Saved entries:

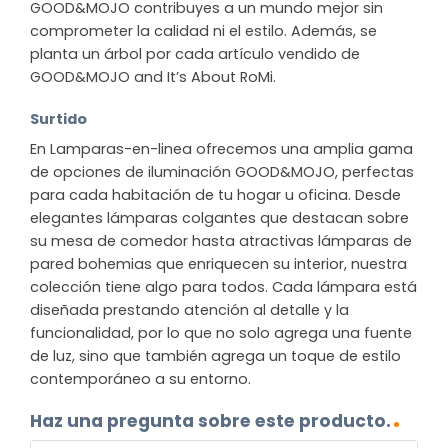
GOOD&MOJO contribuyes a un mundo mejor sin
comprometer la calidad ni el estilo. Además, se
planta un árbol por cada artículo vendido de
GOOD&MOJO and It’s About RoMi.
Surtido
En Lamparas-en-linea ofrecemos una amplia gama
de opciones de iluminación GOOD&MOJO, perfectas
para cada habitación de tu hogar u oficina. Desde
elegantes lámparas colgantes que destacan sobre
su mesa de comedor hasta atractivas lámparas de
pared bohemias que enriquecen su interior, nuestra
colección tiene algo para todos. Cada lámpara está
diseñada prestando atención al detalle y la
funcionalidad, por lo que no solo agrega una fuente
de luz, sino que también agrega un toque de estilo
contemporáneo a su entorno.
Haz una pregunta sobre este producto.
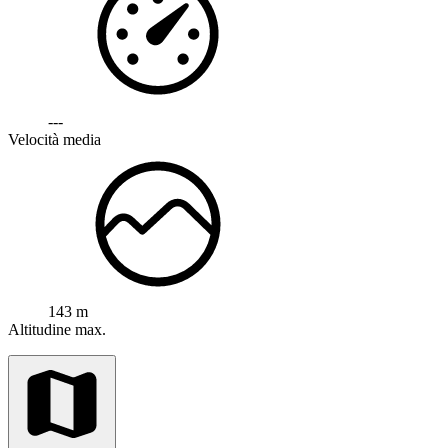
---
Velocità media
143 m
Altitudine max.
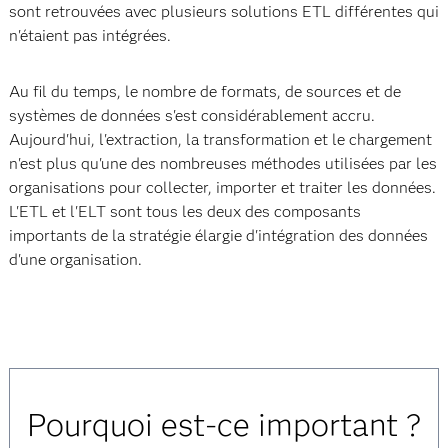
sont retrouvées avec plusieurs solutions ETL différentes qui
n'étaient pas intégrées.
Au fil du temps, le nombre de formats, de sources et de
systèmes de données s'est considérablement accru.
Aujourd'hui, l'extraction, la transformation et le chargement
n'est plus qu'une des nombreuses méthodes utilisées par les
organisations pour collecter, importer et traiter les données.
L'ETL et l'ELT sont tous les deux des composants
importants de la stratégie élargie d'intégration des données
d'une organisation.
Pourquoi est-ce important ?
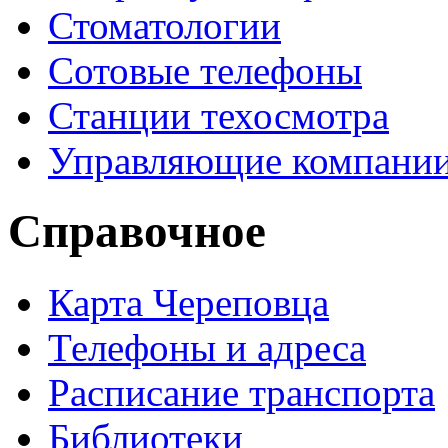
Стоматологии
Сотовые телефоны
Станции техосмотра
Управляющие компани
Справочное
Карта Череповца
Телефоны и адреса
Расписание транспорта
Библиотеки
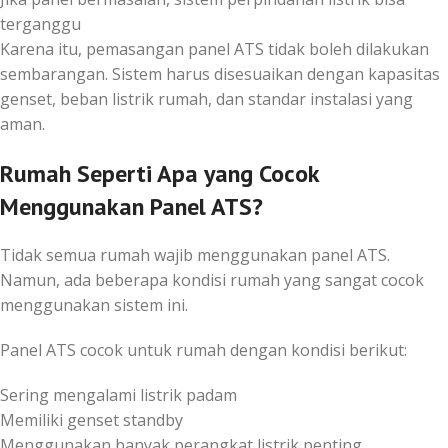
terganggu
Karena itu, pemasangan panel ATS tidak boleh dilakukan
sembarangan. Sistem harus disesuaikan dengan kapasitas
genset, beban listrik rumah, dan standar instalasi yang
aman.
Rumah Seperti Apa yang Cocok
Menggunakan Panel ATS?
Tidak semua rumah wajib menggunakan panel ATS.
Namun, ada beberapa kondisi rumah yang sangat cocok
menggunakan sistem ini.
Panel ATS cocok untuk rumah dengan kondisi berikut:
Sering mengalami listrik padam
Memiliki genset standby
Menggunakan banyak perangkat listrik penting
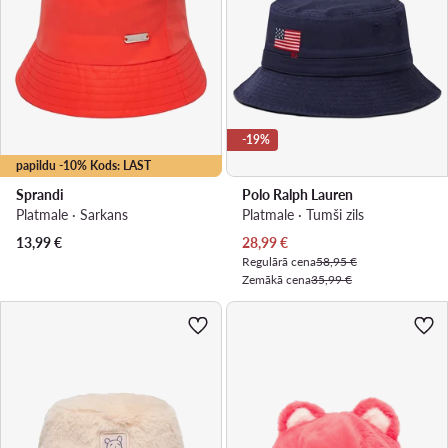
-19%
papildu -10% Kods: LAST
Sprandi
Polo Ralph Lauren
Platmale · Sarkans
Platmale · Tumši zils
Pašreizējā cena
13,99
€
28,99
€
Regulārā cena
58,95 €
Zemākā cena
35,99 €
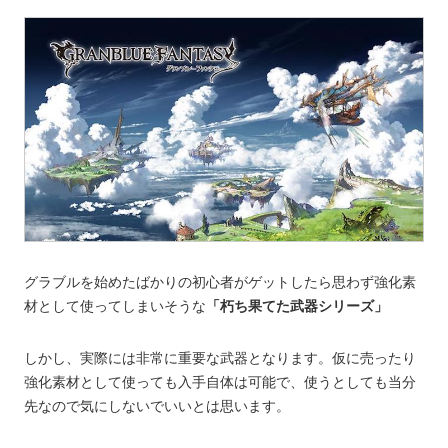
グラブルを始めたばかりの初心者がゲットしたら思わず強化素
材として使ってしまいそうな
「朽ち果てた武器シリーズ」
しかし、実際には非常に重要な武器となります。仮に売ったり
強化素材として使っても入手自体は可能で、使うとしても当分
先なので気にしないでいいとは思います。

_Aim of the task_. Reproduce all the text in the listing above word for word, leaving out the pictures.

_Expected output_.
GOOD&MOJO contribuyes a un mundo mejor sin
comprometer la calidad ni el estilo. Además, se
planta un árbol por cada artículo vendido de
GOOD&MOJO and It’s About RoMi.
Surtido
En Lamparas-en-linea ofrecemos una amplia gama
de opciones de iluminación GOOD&MOJO, perfectas
para cada habitación de tu hogar u oficina. Desde
elegantes lámparas colgantes que destacan sobre
su mesa de comedor hasta atractivas lámparas de
pared bohemias que enriquecen su interior, nuestra
colección tiene algo para todos. Cada lámpara está
diseñada prestando atención al detalle y la
funcionalidad, por lo que no solo agrega una fuente
de luz, sino que también agrega un toque de estilo
contemporáneo a su entorno.
Haz una pregunta sobre este producto.
---
Velocità media
143 m
Altitudine max.
sont retrouvées avec plusieurs solutions ETL différentes qui
n'étaient pas intégrées.
Au fil du temps, le nombre de formats, de sources et de
systèmes de données s'est considérablement accru.
Aujourd'hui, l'extraction, la transformation et le chargement
n'est plus qu'une des nombreuses méthodes utilisées par les
organisations pour collecter, importer et traiter les données.
L'ETL et l'ELT sont tous les deux des composants
importants de la stratégie élargie d'intégration des données
d'une organisation.
Pourquoi est-ce important ?
Стоматологии
Сотовые телефоны
Станции техосмотра
Управляющие компани
Справочное
Карта Череповца
Телефоны и адреса
Расписание транспорта
Библиотеки
terganggu
Karena itu, pemasangan panel ATS tidak boleh dilakukan
sembarangan. Sistem harus disesuaikan dengan kapasitas
genset, beban listrik rumah, dan standar instalasi yang
aman.
Rumah Seperti Apa yang Cocok
Menggunakan Panel ATS?
Tidak semua rumah wajib menggunakan panel ATS.
Namun, ada beberapa kondisi rumah yang sangat cocok
menggunakan sistem ini.
Panel ATS cocok untuk rumah dengan kondisi berikut:
Sering mengalami listrik padam
Memiliki genset standby
Menggunakan banyak perangkat listrik penting
-19%
papildu -10% Kods: LAST
Sprandi
Polo Ralph Lauren
Platmale · Sarkans
Platmale · Tumši zils
Pašreizējā cena
13,99
€
28,99
€
Regulārā cena
58,95 €
Zemākā cena
35,99 €
グラブルを始めたばかりの初心者がゲットしたら思わず強化素
材として使ってしまいそうな
「朽ち果てた武器シリーズ」
しかし、実際には非常に重要な武器となります。仮に売ったり
強化素材として使っても入手自体は可能で、使うとしても当分
先なので気にしないでいいとは思います。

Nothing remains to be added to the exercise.